The new “flexible approach” encourages employees to choose various ways to keep contributing their skills and knowledge to the organization. With its new approach HRM has created flexi-working hours and work from home policies. HRM also gives employees the opportunity and freedom to select any type of working system that can suit them and at the same time benefit the organization as well. 2) In the evolution of personnel and human resource management, for major stages can be disconcerned. Torrington, Hall and Taylor (2005) proposed the following evolutionary stages for the development of human resource management: 1) Social justice: The origin of personnel management lies in the 19th Century, deriving from the work of social reformers such as Lord Shaftesbury and Robert Owen. Their criticism of the free enterprise system and the hardship created by the exploitation of workers by factory owners led to the appointment of the first personnel managers.

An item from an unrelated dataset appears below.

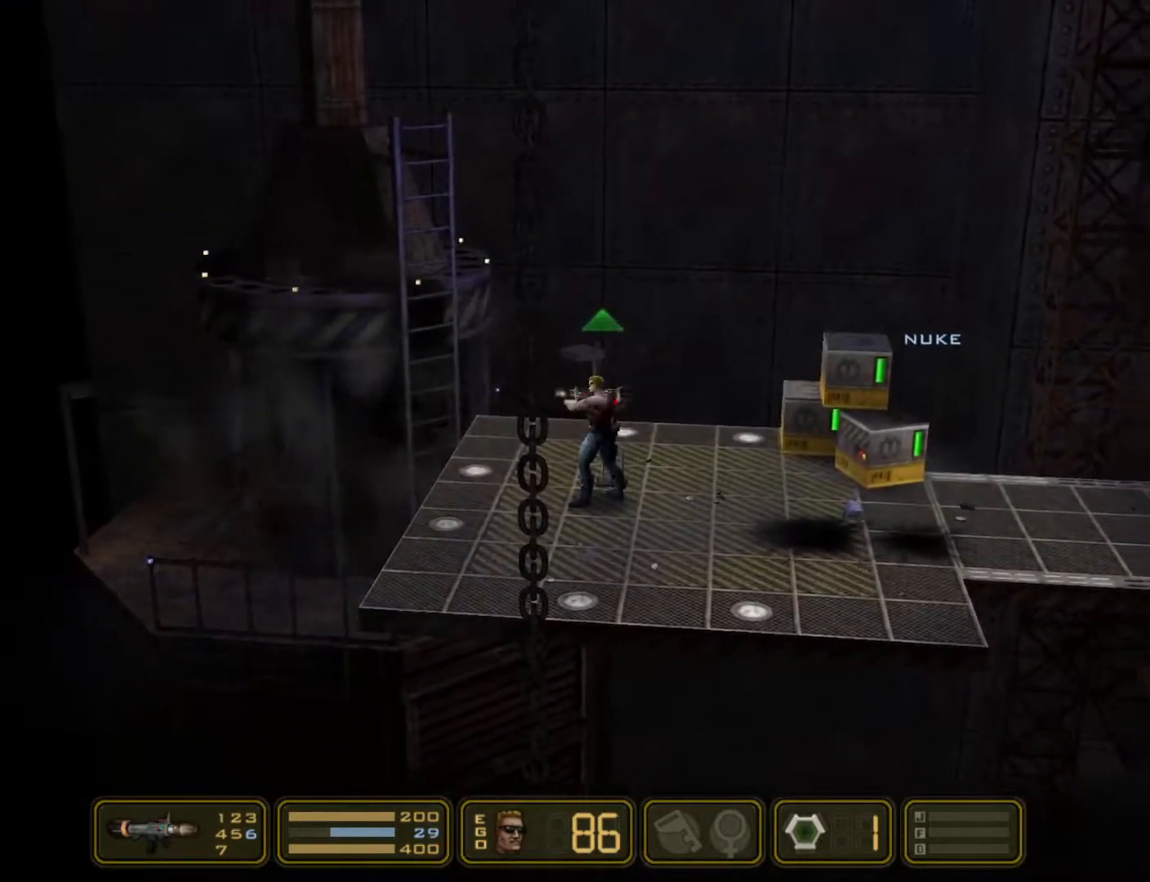
{"keys": ["right"], "events": []}
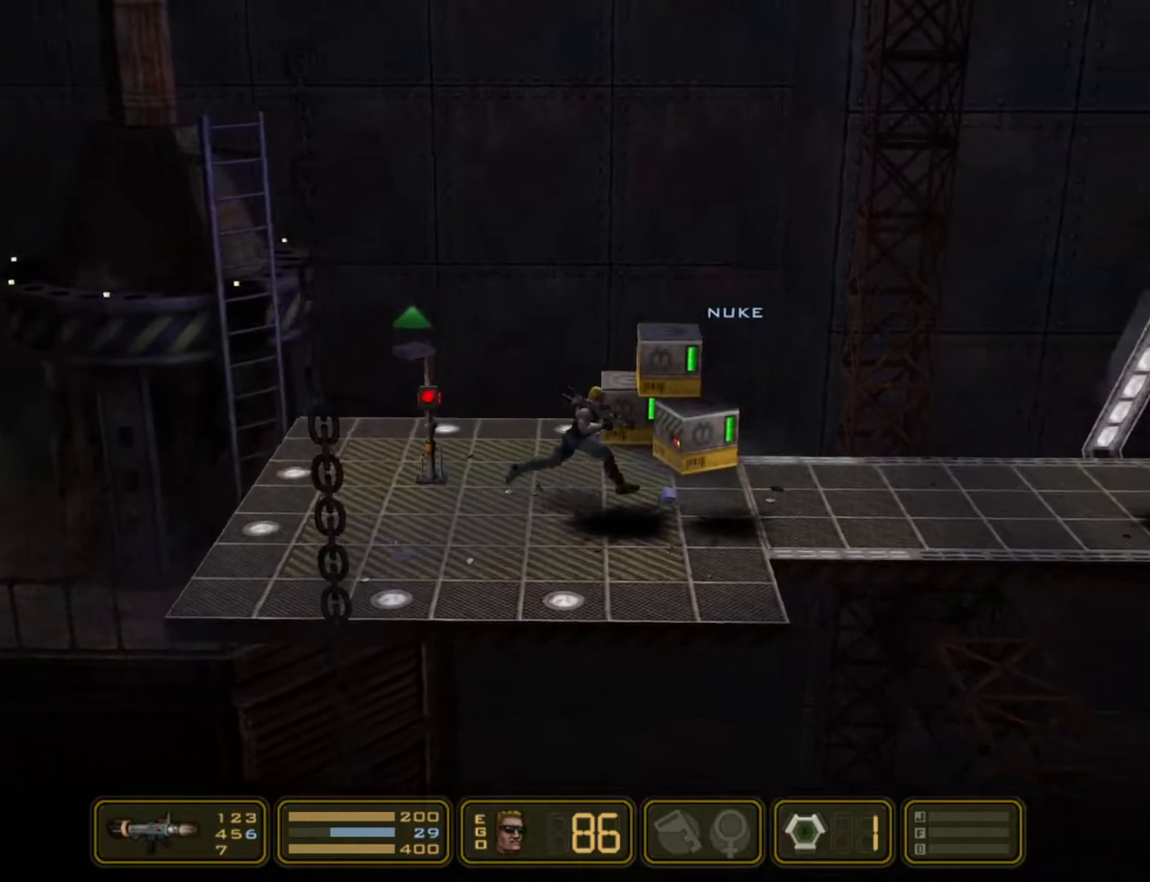
{"keys": ["right"], "events": []}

In the late 19th and early 20th centuries, some large employers began to appoint welfare officers to manage new initiatives designed to make life less harsh for their employees. The results were higher productivity, improved retention of the workforce and a bigger pool of applicants for each job. The more obvious welfare initiatives promoted by employers today include employee assistance schemes, childcare facilities and health-screening programmes. 2) Human bureaucracy: The second phase marked the beginning of a move away from a sole focus on welfare towards meeting various other organisational objectives. The fostering of social relationships in the workplace and employee morale thus became equally important objectives for personnel managers seeking to raise productivity levels. 3) Negotiated consent: In the period of full employment following the Second World War, Labour became a scarce resource. Personnel managers required expertise in bargaining skills in order to run the new collective bodies, such as joint consultation committees, joint production committees and suggestion schemes, which had been set up to accommodate the new realities.

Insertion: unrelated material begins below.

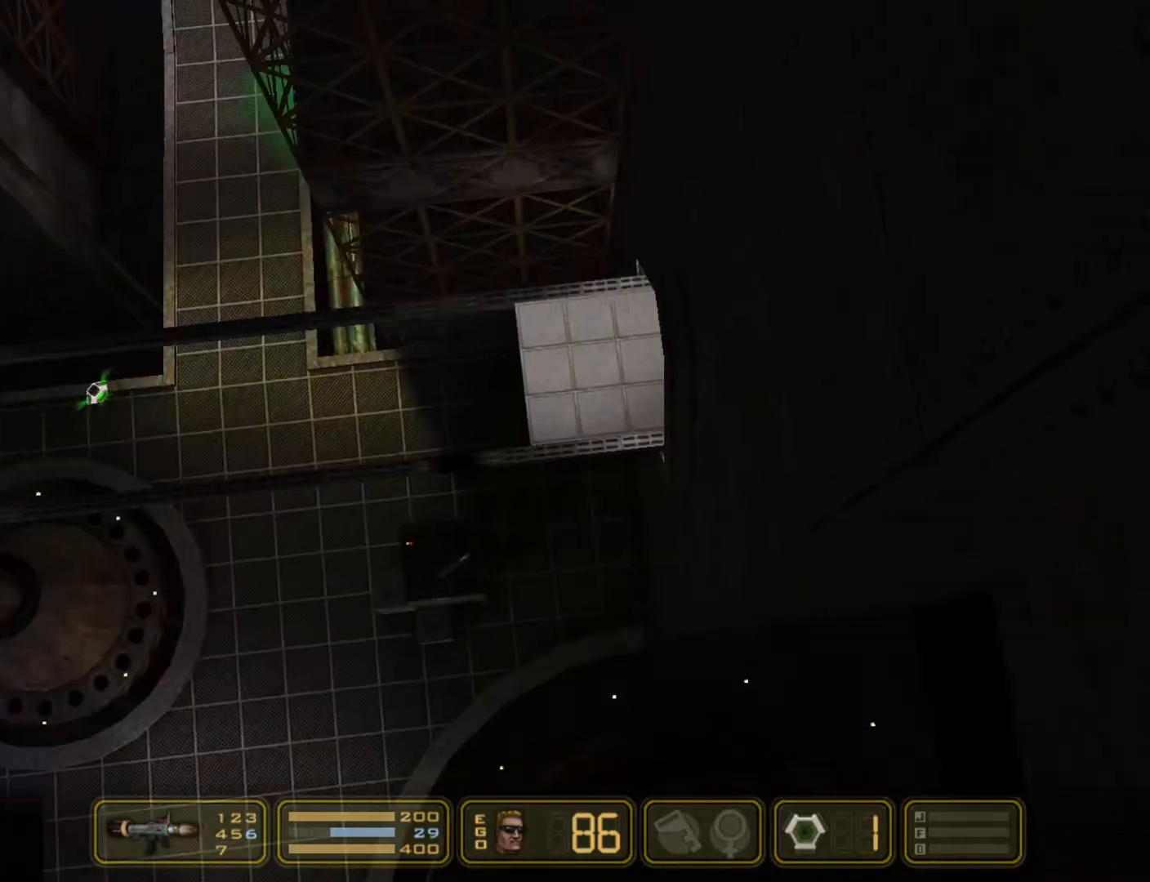
{"keys": ["right"], "events": []}
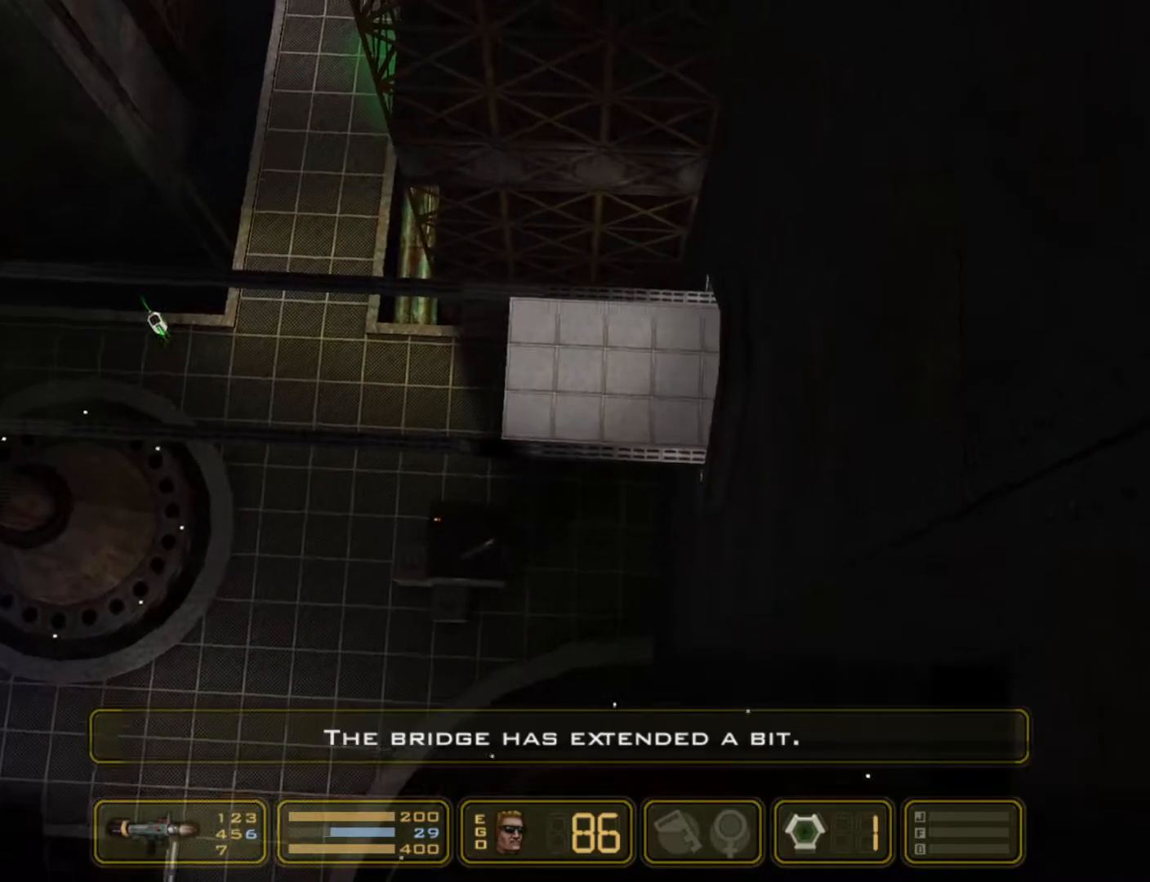
{"keys": ["right"], "events": []}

Governments encouraged the appointment of personnel officers and established the first specialist courses for them in universities. 4) Organisation: The late 1960s saw a switch in focus among personnel specialists, away from dealing principally with the rank-and-file employee on behalf of management, towards dealing with management itself and the integration of managerial activities. This phase was characterised by the development of career ladders and opportunities within organisations for personal growth. The latter remains a concern of personnel managers today, with a significant proportion of time and resources being devoted to the recruitment, development and retention of an elite core of people with specialist expertise on whom the business depends for its future. Personnel managers developed techniques of manpower or workforce planning. This is basically a quantitative activity, boosted by the advent of information technology, which involves forecasting the likely need for employees with different skills in the future.